إِنَّكَ لَا تُسْمِعُ الْمَوْتَى وَلَا تُسْمِعُ الصُّمَّ الدُّعَاء إِذَا وَلَّوْا مُدْبِرِينَ   
(Sen, ölülere işittiremezsin; arkalarını dönüp giden sağırlara da daveti duyuramazsın. 

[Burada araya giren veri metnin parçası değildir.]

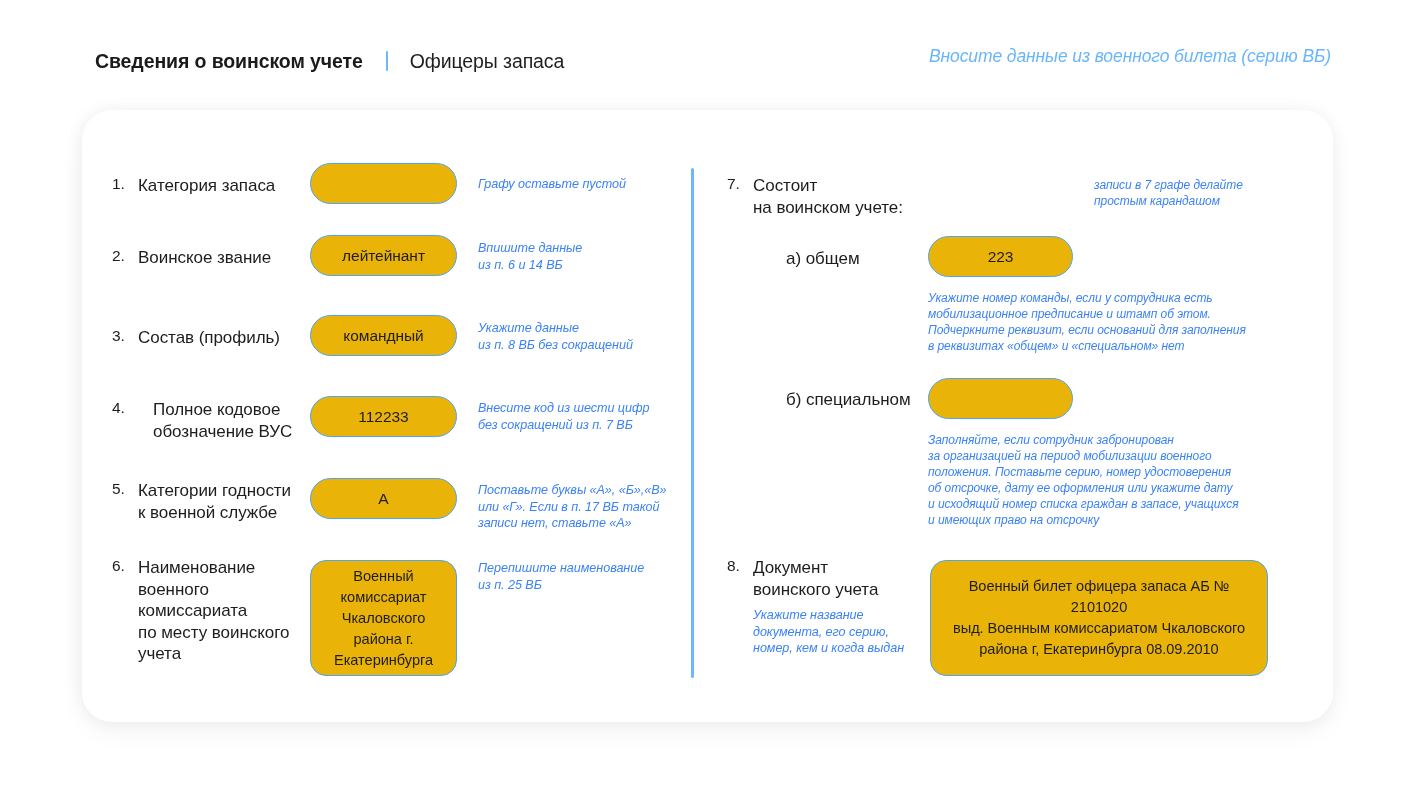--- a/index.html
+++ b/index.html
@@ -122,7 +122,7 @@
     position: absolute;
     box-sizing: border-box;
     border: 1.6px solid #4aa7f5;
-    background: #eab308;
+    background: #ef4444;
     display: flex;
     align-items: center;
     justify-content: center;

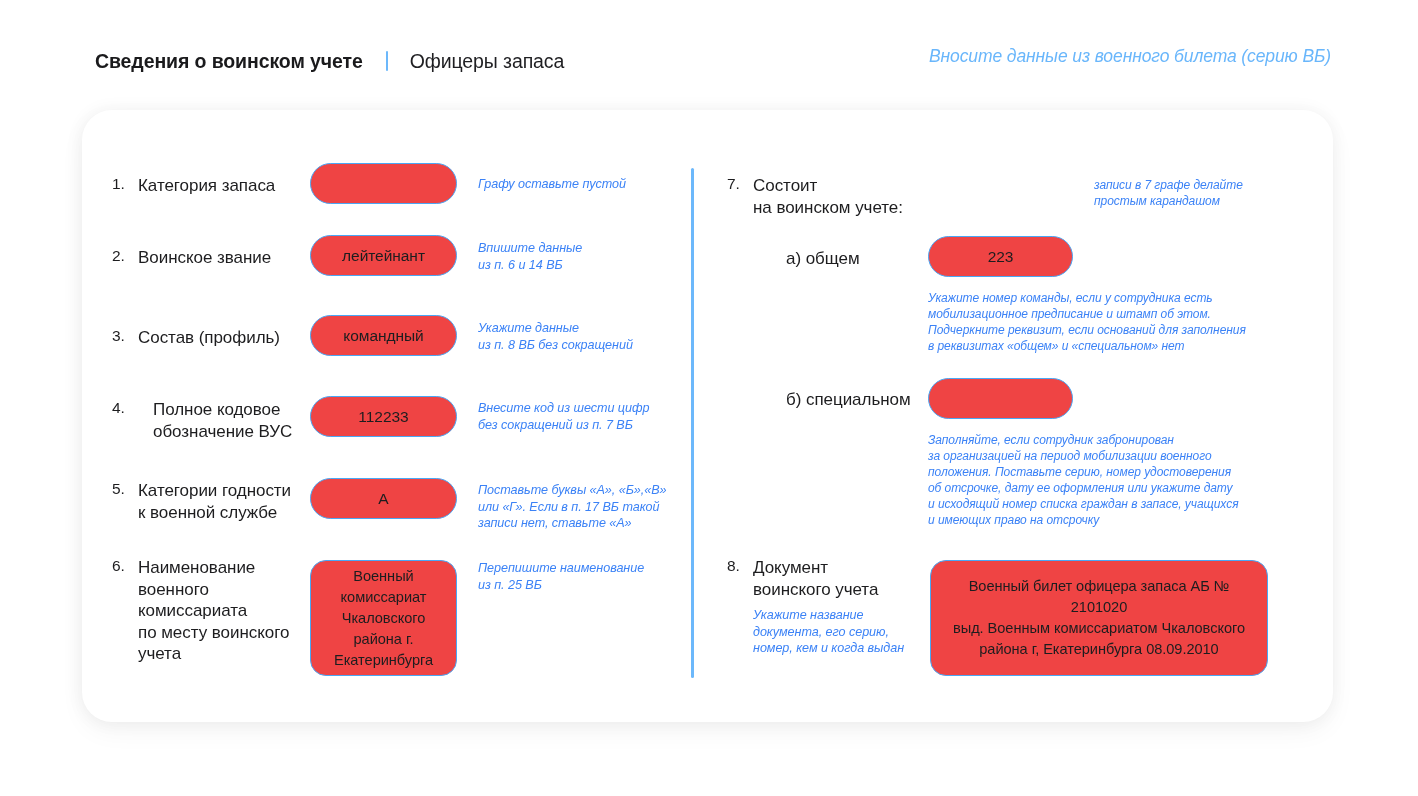--- a/index.html
+++ b/index.html
@@ -181,9 +181,6 @@
 
   <div class="num" style="left:112px; top:327px;">3.</div>
   <div class="label" style="left:138px; top:327px; width:180px;">Состав (профиль)</div>
-  <div class="field pill" style="left:310px; top:315px; width:147px; height:41px;">
-    <span class="field-text">командный</span>
-  </div>
   <div class="hint" style="left:478px; top:320px; width:215px; white-space:pre-line;">Укажите данные
 из п. 8 ВБ без сокращений</div>
 

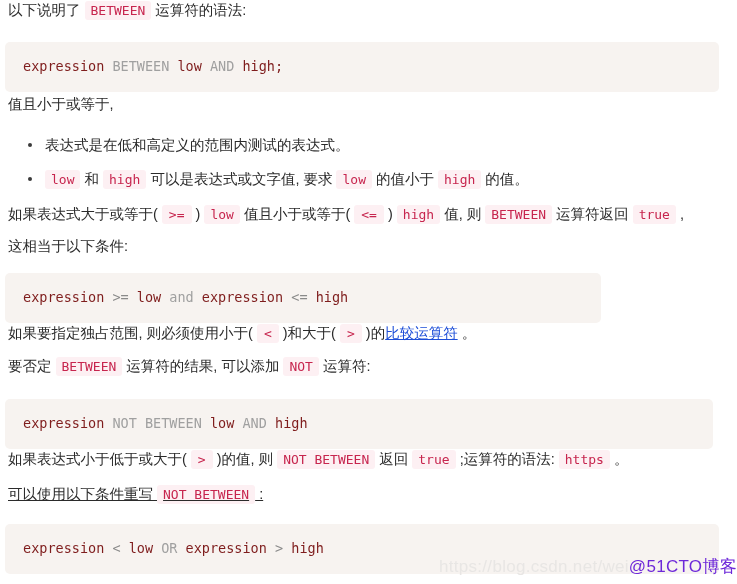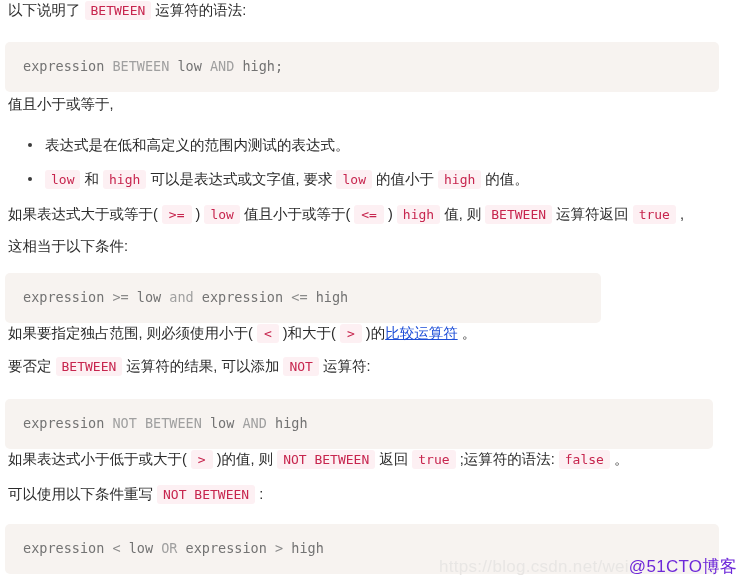--- a/index.html
+++ b/index.html
@@ -59,7 +59,7 @@
     transform: translateY(-50%);
   }
   .tok-kw { color: #a0a0a0; }
-  .tok-pl { color: #737373; }
+  .tok-pl { color: #7f1d1d; }
   .tok-op { color: #8a8a8a; }
 
   ul.bullets {

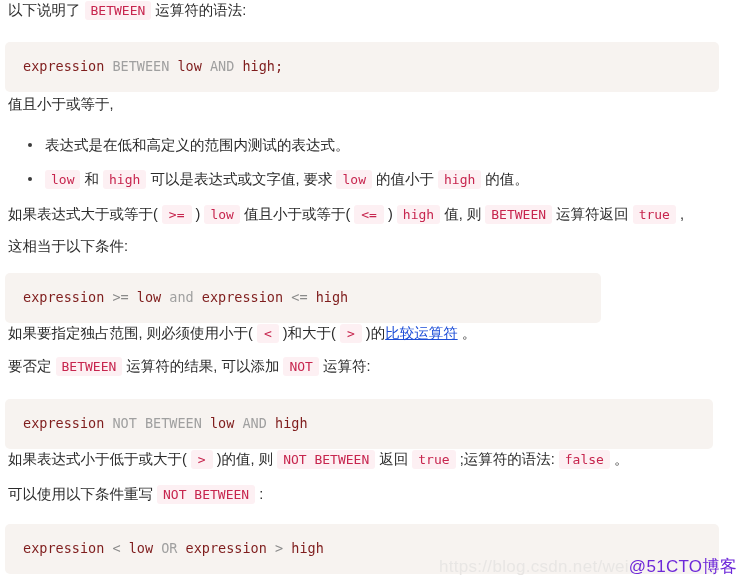--- a/index.html
+++ b/index.html
@@ -131,7 +131,7 @@
   <pre class="cb" style="position:absolute;left:5px;top:399px;width:708px;height:50px;">    <span class="cbline"><span class="tok-pl">expression </span><span class="tok-kw">NOT</span><span class="tok-pl"> </span><span class="tok-kw">BETWEEN</span><span class="tok-pl"> low </span><span class="tok-kw">AND</span><span class="tok-pl"> high</span></span>
   </pre>
 
-  <p class="para" style="position:absolute;left:0;top:449px;width:737px;"><span>如果表达式小于低于或大于( </span><code class="ic op">&gt;</code><span> )的值, 则 </span><code class="ic">NOT BETWEEN</code><span> 返回 </span><code class="ic">true</code><span> ;运算符的语法: </span><code class="ic">false</code><span> 。</span></p>
+  <p class="para" style="position:absolute;left:0;top:449px;width:737px;"><span>如果表达式小于低于或大于( </span><code class="ic op">&gt;</code><span> )的值, 则 </span><code class="ic">NOT BETWEEN</code><span> 返回 </span><code class="ic">true</code><span> ;运算符的语法: </span><code class="ic">https</code><span> 。</span></p>
 
   <p class="para" style="position:absolute;left:0;top:484px;width:737px;"><span>可以使用以下条件重写 </span><code class="ic">NOT BETWEEN</code><span> :</span></p>
 

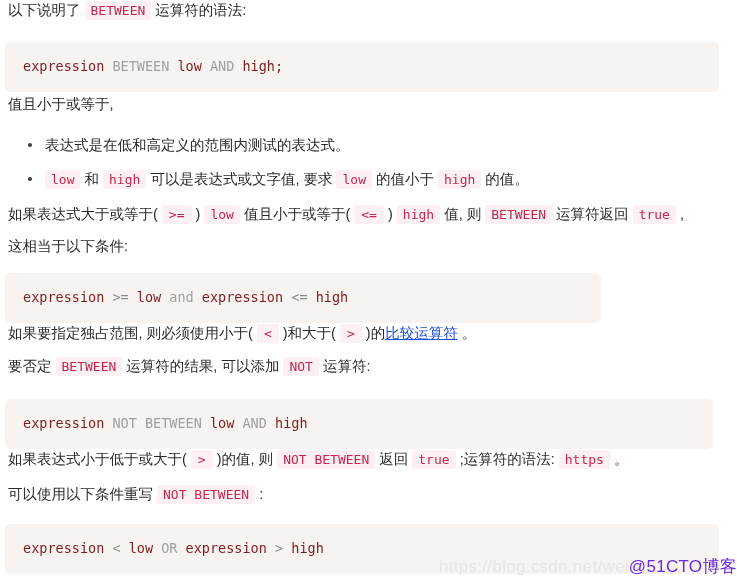--- a/index.html
+++ b/index.html
@@ -133,7 +133,7 @@
 
   <p class="para" style="position:absolute;left:0;top:449px;width:737px;"><span>如果表达式小于低于或大于( </span><code class="ic op">&gt;</code><span> )的值, 则 </span><code class="ic">NOT BETWEEN</code><span> 返回 </span><code class="ic">true</code><span> ;运算符的语法: </span><code class="ic">https</code><span> 。</span></p>
 
-  <p class="para" style="position:absolute;left:0;top:484px;width:737px;"><span>可以使用以下条件重写 </span><code class="ic">NOT BETWEEN</code><span> :</span></p>
+  <p class="para" style="position:absolute;left:0;top:484px;width:737px;text-decoration:underline;"><span>可以使用以下条件重写 </span><code class="ic">NOT BETWEEN</code><span> :</span></p>
 
   <pre class="cb" style="position:absolute;left:5px;top:524px;width:714px;height:50px;">    <span class="cbline"><span class="tok-pl">expression </span><span class="tok-op">&lt;</span><span class="tok-pl"> low </span><span class="tok-kw">OR</span><span class="tok-pl"> expression </span><span class="tok-op">&gt;</span><span class="tok-pl"> high</span></span>
   </pre>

 وَمَا أَنتَ بِهَادِي الْعُمْيِ عَن ضَلَالَتِهِمْ إِن تُسْمِعُ إِلَّا مَن يُؤْمِنُ بِآيَاتِنَا
Körleri sapıklıklarından vazgeçirip doğru yola getiremezsin; ancak âyetlerimize inananlara duyurabilirsin.) [Neml 80, 81 Rum 52 53] Burada diri olup, gözü kulağı ve beyni olan kâfirler ölüye benzetiliyor,
 فَإِنَّكَ لَا تُسْمِعُ الْمَوْتَى وَلَا تُسْمِعُ الصُّمَّ الدُّعَاء إِذَا وَلَّوْا مُدْبِرِين
(Ölüleri [kâfirleri] imana kavuşturamazsın) deniyor. (Ölülere, sağırlara işittiremezsin) ifadesinden sonra,  
 إِن تُسْمِعُ إِلَّا مَن يُؤْمِنُ بِآيَاتِنَا
(Sen ancak âyetlerimize iman edeceklere işittirebilirsin) buyuruluyor. Kâfirlerin işitmeyeceği, yani hakkı kabul etmeyeceği, ancak iman edeceklerin işitecekleri, yani kabul edecekleri açıkça bildirilmektedir. Eğer gerçekten kabirdekilerden maksat ölü olsa idi, ölü de işitmeseydi iman edenlere işittirebilirsin ifadesi yersiz ve yanlış olurdu ve kâfir ölü işitmez, mümin ölü işitir anlamı çıkardı. Halbuki Buhari’deki hadis-i şerifte kâfir ölü de işitir buyuruluyor.